(Collected data)

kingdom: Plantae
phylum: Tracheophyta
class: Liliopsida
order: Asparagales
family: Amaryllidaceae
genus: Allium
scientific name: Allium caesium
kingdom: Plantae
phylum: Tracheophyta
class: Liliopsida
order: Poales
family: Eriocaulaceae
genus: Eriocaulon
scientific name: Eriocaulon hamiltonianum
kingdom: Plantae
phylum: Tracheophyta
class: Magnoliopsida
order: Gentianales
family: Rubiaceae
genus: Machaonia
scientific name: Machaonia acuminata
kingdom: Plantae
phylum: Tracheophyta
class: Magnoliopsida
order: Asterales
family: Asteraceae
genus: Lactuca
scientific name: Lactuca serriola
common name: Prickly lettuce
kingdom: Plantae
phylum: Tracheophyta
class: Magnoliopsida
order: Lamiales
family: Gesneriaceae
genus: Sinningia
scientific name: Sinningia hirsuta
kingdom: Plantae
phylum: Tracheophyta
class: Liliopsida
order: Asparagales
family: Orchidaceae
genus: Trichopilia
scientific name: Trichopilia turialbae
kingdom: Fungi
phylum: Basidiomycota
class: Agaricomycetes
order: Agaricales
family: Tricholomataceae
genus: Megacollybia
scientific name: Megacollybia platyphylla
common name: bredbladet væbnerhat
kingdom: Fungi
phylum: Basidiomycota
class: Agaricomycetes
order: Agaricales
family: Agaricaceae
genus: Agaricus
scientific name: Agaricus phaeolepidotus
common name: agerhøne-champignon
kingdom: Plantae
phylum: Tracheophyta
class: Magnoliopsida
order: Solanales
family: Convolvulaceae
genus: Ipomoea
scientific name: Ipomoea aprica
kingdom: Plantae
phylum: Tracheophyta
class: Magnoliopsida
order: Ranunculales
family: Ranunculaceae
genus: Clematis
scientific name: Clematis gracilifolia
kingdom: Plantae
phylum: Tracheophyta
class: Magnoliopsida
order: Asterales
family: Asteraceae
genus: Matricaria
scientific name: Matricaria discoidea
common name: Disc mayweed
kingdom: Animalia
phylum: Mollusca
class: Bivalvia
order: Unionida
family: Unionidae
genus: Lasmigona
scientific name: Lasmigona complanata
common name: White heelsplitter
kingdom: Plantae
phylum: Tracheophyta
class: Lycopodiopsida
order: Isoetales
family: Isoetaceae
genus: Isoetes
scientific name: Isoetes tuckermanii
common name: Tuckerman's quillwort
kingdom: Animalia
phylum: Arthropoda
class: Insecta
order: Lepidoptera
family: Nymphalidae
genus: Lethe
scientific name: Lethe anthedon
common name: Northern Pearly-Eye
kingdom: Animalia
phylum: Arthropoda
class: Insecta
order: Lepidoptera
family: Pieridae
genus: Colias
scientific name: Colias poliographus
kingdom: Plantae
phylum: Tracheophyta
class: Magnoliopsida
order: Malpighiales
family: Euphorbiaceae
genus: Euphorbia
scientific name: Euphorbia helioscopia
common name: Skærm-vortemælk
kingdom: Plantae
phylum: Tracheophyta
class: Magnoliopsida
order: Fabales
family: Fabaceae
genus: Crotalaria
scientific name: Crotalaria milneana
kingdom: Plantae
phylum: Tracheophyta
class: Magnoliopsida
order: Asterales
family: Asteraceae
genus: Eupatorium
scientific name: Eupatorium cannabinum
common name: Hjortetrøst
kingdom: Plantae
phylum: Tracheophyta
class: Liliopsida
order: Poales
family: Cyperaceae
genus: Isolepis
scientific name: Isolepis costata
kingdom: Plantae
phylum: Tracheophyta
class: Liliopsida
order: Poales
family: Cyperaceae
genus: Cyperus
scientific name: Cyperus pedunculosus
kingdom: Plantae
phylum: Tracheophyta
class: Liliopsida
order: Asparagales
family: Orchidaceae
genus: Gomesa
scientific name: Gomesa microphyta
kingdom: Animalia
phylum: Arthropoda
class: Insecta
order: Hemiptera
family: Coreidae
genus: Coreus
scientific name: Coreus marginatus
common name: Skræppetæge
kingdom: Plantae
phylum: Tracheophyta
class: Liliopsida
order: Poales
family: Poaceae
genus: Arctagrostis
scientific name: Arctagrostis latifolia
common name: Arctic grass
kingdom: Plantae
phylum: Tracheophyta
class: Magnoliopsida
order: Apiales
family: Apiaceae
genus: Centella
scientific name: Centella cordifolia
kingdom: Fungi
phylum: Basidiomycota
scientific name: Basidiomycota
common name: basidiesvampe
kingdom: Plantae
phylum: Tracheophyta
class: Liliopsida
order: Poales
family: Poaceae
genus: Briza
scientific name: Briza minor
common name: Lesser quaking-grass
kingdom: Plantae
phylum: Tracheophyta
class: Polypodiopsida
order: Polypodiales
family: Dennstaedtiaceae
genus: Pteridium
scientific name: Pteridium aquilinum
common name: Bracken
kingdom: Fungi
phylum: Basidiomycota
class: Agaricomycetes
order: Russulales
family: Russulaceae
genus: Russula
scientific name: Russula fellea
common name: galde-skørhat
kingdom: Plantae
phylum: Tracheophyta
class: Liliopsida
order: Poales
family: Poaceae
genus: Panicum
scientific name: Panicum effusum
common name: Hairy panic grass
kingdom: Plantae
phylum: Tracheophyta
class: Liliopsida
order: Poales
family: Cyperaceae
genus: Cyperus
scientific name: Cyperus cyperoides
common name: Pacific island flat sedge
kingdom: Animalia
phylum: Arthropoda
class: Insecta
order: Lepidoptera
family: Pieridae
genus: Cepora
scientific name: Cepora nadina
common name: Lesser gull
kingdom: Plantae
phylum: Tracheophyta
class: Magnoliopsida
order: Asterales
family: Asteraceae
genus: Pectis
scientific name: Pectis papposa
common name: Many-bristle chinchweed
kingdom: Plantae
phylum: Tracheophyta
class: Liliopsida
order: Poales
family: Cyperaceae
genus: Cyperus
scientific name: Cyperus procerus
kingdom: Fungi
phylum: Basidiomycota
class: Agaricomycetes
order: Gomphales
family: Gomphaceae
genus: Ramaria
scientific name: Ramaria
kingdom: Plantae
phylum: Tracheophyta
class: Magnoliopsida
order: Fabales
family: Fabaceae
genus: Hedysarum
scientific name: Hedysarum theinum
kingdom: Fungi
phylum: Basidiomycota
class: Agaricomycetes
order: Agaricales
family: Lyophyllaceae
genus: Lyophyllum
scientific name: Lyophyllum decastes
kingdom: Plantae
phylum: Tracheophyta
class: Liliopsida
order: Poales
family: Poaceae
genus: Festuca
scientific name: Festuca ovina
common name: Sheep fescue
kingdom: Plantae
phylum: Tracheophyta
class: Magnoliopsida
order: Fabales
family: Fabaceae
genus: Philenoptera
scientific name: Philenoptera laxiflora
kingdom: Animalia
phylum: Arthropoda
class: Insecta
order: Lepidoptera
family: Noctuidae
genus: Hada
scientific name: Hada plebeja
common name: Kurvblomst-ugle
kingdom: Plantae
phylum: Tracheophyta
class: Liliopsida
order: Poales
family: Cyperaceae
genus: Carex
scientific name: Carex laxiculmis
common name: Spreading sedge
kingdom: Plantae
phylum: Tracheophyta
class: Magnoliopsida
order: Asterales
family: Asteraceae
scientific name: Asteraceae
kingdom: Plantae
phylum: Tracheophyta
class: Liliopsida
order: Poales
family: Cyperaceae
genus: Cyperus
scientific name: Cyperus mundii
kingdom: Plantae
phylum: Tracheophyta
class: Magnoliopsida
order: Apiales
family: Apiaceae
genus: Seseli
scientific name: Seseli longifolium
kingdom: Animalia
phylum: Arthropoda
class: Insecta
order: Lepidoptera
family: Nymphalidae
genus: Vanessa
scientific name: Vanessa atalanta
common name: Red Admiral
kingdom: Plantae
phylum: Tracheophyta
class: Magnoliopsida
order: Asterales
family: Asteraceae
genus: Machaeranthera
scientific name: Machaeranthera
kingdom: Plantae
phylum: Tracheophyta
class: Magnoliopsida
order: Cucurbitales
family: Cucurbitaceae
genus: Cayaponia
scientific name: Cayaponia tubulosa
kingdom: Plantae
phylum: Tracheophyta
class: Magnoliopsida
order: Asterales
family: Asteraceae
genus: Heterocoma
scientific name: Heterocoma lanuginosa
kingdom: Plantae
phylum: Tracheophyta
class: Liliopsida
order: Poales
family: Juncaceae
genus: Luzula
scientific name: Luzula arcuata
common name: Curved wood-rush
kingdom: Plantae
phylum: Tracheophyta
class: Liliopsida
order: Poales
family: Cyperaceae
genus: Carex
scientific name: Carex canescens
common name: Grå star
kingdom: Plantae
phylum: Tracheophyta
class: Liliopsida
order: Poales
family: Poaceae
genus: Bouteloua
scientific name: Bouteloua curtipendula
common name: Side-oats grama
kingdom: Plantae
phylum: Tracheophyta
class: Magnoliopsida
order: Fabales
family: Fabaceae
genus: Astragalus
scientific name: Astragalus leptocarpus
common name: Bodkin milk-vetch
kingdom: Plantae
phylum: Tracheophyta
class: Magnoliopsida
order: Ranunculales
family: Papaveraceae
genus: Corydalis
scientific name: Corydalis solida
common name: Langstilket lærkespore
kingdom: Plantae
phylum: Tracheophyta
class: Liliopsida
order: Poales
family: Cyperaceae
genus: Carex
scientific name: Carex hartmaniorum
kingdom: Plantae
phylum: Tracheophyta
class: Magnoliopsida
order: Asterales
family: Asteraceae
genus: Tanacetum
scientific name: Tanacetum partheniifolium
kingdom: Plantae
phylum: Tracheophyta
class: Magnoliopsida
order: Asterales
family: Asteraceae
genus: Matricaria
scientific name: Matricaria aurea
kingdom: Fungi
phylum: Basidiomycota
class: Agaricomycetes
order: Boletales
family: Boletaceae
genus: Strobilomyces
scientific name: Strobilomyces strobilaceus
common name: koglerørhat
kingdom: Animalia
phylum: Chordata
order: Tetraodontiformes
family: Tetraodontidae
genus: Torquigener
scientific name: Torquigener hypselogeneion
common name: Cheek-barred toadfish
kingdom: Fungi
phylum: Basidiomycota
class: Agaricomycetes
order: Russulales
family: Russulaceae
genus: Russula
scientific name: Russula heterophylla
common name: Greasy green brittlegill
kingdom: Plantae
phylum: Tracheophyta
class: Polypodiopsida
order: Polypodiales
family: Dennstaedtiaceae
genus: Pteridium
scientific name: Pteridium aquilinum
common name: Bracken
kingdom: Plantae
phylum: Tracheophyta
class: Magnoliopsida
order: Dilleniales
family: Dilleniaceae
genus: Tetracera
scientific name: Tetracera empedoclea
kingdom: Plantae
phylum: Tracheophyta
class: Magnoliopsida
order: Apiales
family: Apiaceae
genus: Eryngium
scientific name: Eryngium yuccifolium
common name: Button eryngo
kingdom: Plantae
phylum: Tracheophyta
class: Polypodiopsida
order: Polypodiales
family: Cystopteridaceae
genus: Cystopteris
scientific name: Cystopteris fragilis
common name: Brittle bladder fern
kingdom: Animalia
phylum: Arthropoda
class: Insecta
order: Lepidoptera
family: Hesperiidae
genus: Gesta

● TASK REQUIREMENTS: Copy the items again from the beginning through the line containing "family: Ranunculaceae", swapping each "scientific name" for "binomial name" and leaving everything else as it is. Include only those lines.

● CORRECT RESULT:
kingdom: Plantae
phylum: Tracheophyta
class: Liliopsida
order: Asparagales
family: Amaryllidaceae
genus: Allium
binomial name: Allium caesium
kingdom: Plantae
phylum: Tracheophyta
class: Liliopsida
order: Poales
family: Eriocaulaceae
genus: Eriocaulon
binomial name: Eriocaulon hamiltonianum
kingdom: Plantae
phylum: Tracheophyta
class: Magnoliopsida
order: Gentianales
family: Rubiaceae
genus: Machaonia
binomial name: Machaonia acuminata
kingdom: Plantae
phylum: Tracheophyta
class: Magnoliopsida
order: Asterales
family: Asteraceae
genus: Lactuca
binomial name: Lactuca serriola
common name: Prickly lettuce
kingdom: Plantae
phylum: Tracheophyta
class: Magnoliopsida
order: Lamiales
family: Gesneriaceae
genus: Sinningia
binomial name: Sinningia hirsuta
kingdom: Plantae
phylum: Tracheophyta
class: Liliopsida
order: Asparagales
family: Orchidaceae
genus: Trichopilia
binomial name: Trichopilia turialbae
kingdom: Fungi
phylum: Basidiomycota
class: Agaricomycetes
order: Agaricales
family: Tricholomataceae
genus: Megacollybia
binomial name: Megacollybia platyphylla
common name: bredbladet væbnerhat
kingdom: Fungi
phylum: Basidiomycota
class: Agaricomycetes
order: Agaricales
family: Agaricaceae
genus: Agaricus
binomial name: Agaricus phaeolepidotus
common name: agerhøne-champignon
kingdom: Plantae
phylum: Tracheophyta
class: Magnoliopsida
order: Solanales
family: Convolvulaceae
genus: Ipomoea
binomial name: Ipomoea aprica
kingdom: Plantae
phylum: Tracheophyta
class: Magnoliopsida
order: Ranunculales
family: Ranunculaceae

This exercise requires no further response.